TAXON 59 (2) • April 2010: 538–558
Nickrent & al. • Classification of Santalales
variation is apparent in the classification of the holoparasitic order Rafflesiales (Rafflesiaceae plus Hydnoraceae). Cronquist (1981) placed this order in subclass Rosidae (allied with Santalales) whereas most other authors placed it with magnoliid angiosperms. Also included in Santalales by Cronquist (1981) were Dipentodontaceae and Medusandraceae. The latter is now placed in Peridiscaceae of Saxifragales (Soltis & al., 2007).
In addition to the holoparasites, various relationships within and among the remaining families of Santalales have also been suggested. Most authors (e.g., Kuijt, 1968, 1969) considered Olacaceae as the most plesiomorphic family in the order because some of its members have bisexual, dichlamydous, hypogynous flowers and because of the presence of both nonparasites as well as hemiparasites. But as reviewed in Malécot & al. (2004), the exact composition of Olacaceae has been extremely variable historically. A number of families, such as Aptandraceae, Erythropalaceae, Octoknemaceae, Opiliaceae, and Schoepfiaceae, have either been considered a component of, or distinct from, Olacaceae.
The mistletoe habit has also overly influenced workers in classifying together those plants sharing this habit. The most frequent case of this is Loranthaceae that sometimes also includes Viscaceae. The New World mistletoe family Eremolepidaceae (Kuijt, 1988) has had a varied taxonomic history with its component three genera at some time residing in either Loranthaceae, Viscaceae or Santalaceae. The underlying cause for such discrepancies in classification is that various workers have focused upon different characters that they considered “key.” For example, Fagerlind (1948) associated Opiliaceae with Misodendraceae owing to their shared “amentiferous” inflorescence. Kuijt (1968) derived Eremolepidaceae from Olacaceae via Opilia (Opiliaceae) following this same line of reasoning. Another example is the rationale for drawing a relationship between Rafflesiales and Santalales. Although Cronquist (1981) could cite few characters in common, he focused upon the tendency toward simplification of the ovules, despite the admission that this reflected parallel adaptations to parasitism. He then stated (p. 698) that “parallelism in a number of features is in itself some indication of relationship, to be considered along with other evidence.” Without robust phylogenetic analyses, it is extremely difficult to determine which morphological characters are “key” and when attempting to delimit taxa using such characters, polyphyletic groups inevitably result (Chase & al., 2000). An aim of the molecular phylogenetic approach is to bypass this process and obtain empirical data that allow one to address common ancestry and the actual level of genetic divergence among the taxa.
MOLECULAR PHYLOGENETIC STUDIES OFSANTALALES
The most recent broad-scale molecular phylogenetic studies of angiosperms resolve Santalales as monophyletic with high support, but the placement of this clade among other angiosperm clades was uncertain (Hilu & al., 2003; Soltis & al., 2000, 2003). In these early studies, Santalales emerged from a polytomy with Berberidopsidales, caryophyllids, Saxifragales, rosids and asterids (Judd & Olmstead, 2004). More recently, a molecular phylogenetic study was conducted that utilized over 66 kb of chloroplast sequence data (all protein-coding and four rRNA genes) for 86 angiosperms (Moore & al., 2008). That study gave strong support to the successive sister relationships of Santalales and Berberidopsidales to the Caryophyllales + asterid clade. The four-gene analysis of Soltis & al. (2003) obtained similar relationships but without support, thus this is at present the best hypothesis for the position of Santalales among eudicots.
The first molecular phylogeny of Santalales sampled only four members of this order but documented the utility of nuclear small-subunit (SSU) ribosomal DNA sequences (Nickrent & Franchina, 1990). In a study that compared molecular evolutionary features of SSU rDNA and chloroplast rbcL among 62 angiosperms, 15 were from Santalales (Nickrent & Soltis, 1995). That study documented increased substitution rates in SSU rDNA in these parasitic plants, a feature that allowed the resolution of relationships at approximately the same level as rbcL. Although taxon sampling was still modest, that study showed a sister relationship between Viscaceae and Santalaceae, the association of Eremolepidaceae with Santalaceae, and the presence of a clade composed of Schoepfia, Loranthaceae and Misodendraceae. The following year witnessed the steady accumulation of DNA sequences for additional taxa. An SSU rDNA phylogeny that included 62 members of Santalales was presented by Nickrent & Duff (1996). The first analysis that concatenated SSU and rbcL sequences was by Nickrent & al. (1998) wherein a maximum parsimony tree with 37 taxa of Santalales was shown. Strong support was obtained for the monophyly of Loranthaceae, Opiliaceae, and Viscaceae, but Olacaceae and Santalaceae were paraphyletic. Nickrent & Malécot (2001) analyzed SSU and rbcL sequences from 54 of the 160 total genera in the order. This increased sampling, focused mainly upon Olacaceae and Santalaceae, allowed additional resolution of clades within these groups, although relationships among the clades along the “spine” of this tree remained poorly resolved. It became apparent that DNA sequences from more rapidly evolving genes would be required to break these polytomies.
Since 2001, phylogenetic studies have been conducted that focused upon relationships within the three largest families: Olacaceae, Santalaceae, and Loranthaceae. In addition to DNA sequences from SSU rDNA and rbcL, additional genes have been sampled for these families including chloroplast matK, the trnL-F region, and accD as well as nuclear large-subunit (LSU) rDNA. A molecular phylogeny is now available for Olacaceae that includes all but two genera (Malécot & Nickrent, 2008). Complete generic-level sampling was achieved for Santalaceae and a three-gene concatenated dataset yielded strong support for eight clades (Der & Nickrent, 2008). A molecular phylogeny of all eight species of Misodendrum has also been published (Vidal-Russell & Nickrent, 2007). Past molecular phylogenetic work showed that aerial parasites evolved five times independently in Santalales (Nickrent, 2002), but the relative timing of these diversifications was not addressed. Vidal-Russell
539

━━━━

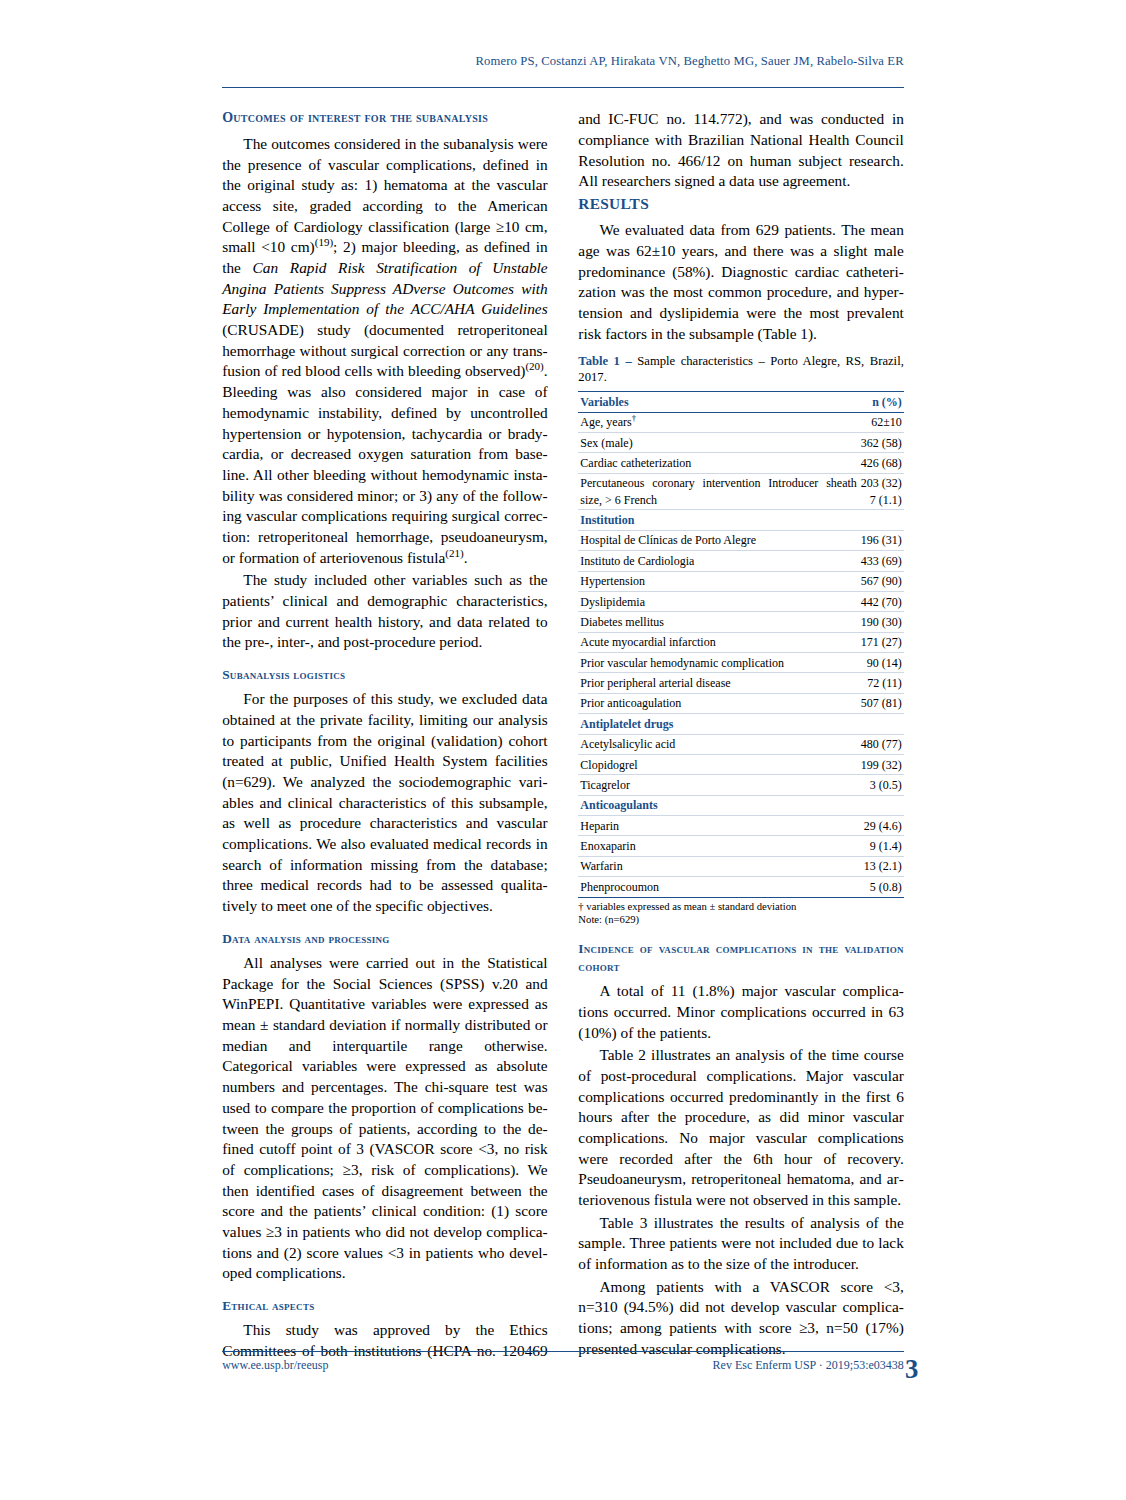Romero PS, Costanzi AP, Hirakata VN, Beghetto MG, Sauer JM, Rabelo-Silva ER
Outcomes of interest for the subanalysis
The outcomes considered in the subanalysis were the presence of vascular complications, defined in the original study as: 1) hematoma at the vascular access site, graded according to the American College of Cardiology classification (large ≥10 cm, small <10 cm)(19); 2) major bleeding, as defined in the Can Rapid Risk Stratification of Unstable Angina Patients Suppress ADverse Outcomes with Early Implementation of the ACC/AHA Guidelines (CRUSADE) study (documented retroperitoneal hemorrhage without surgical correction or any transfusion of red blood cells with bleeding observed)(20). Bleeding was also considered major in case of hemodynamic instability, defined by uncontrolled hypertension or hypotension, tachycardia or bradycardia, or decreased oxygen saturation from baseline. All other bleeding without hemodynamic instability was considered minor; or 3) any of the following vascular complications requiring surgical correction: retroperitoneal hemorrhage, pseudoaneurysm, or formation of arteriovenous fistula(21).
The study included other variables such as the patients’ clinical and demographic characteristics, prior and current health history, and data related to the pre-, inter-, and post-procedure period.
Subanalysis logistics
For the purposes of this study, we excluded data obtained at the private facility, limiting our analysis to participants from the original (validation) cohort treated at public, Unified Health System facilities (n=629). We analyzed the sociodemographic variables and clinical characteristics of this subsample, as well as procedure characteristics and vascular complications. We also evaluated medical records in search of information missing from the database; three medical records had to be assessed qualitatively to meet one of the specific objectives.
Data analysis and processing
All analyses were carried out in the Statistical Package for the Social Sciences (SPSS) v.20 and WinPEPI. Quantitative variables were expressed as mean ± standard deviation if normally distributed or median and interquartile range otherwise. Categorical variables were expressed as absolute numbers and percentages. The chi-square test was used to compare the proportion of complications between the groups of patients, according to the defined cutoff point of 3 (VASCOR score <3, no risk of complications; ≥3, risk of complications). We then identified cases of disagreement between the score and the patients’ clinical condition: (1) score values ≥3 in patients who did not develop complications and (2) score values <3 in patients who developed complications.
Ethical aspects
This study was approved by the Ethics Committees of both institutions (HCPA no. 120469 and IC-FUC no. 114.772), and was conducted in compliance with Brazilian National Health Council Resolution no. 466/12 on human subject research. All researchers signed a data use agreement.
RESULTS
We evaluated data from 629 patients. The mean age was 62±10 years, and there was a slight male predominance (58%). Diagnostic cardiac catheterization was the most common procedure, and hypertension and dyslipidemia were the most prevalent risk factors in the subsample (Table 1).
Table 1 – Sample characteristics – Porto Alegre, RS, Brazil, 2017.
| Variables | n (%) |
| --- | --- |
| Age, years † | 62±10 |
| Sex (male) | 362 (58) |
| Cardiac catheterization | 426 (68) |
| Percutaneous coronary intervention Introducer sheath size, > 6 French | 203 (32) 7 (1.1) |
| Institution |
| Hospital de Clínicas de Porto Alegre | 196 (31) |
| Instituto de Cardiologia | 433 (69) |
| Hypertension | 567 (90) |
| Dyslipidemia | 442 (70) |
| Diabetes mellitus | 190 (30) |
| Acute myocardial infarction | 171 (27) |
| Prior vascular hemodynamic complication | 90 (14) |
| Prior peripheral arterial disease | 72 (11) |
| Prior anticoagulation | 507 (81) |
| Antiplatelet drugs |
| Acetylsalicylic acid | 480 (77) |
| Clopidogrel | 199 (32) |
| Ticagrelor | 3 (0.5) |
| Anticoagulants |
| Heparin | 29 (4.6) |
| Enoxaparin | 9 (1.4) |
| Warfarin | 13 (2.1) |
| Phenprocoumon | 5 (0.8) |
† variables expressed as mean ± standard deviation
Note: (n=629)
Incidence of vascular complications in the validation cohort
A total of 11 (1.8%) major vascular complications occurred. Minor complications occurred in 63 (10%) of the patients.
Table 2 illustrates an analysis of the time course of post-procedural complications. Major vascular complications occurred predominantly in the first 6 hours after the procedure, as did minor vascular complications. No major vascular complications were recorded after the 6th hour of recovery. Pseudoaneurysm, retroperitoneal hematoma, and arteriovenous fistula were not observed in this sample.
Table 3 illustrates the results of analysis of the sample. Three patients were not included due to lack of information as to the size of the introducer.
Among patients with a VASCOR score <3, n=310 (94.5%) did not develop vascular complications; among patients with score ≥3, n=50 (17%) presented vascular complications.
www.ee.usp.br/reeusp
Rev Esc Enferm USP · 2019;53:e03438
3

━━━━

Every line above that holds the word "male" is to be found and copied.

We evaluated data from 629 patients. The mean age was 62±10 years, and there was a slight male predominance (58%). Diagnostic cardiac catheterization was the most common procedure, and hypertension and dyslipidemia were the most prevalent risk factors in the subsample (Table 1).
| Sex (male) | 362 (58) |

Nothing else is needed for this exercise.